Educational institutions are being disproportionately targeted by spear-phishing attacks, according to a new study by Barracuda Networks.
The security firm’s latest Threat Spotlight analysis found that in the period from June to September 2020, over 1000 schools, colleges and universities faced more than 3.5 million spear-phishing attacks.
More than a quarter of these were business email compromise (BEC) attacks, a method which is over twice as likely to be used against educational institutions compared with an average organization across all sectors.
More than four in 10 (41%) of all attacks targeting education were spear-phishing, according to the analysis, with 28% scamming attempts and 3% related to extortion.
Spear-phishing attacks dropped off in July and August when schools were closed, and were at their highest in June and September: 11% and 13% higher than average, respectively.
Cyber-criminals increasingly used the topic of COVID-19 as a lure for these phishing attacks, with subject headings including ‘COVID19 NEW UPDATES’; ‘Covid-19 Update Follow Up Right Now’; ‘COVID-19 SCHOOL MEETING’ and ‘Re: Stay Safe’.
Barracuda also highlighted examples the potentially devastating costs of these types of attacks, including the Manor Independent School District in Texas reporting that a seemingly normal school-vendor transaction resulted in a loss of $2.3 million.
Michael Flouton, VP email protection for Barracuda Networks, commented: “Cyber-attackers have come to understand that education institutions don’t often have the same level of security sophistication as in other organizations, and therefore, they will send carefully crafted email messages designed to trick unknowing and untrained victims into leaking personal or confidential information, such as login credentials, student records, or payment information.
“In light of COVID-19 and the transition to remote learning environments, the quantity of data stored on school and university servers has surged, and thus, so too has the quantity of cyber-attacks facing them.
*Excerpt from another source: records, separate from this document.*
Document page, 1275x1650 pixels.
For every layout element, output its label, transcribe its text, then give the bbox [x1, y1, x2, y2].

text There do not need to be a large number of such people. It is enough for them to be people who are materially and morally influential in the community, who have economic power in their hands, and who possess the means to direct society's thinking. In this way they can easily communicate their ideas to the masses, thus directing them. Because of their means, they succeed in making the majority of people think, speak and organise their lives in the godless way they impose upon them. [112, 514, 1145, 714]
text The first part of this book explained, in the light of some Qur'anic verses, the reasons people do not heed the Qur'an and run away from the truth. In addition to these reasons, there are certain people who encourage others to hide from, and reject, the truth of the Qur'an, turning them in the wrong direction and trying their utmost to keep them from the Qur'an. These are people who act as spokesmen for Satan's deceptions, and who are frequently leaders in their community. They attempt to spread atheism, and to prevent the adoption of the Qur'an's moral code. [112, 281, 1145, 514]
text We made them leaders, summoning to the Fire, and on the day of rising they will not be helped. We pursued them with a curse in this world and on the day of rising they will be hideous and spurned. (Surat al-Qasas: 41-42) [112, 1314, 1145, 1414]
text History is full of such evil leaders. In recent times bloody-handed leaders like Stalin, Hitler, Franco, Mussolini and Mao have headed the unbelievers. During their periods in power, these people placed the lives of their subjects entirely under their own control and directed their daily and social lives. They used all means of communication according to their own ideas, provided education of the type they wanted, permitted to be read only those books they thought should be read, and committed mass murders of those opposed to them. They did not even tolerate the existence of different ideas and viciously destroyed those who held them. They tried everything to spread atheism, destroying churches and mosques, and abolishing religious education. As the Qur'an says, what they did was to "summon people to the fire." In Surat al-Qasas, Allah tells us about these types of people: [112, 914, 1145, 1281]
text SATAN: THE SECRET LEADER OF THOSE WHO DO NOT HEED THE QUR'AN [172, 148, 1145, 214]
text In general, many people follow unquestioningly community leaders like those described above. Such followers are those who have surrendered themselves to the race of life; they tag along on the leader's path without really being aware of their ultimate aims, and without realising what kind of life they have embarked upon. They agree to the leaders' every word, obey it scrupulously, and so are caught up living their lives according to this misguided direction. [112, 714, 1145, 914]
“Therefore, schools and universities must combat this threat by investing in email security that leverages artificial intelligence to help identify unusual senders, intercept suspicious requests and block spear-phishing attacks. Additionally, account takeover protection, security awareness education for staff and students, and a reconstruction of internal policies, are all imperative to preventing human error from leading to costly mistakes in the future.”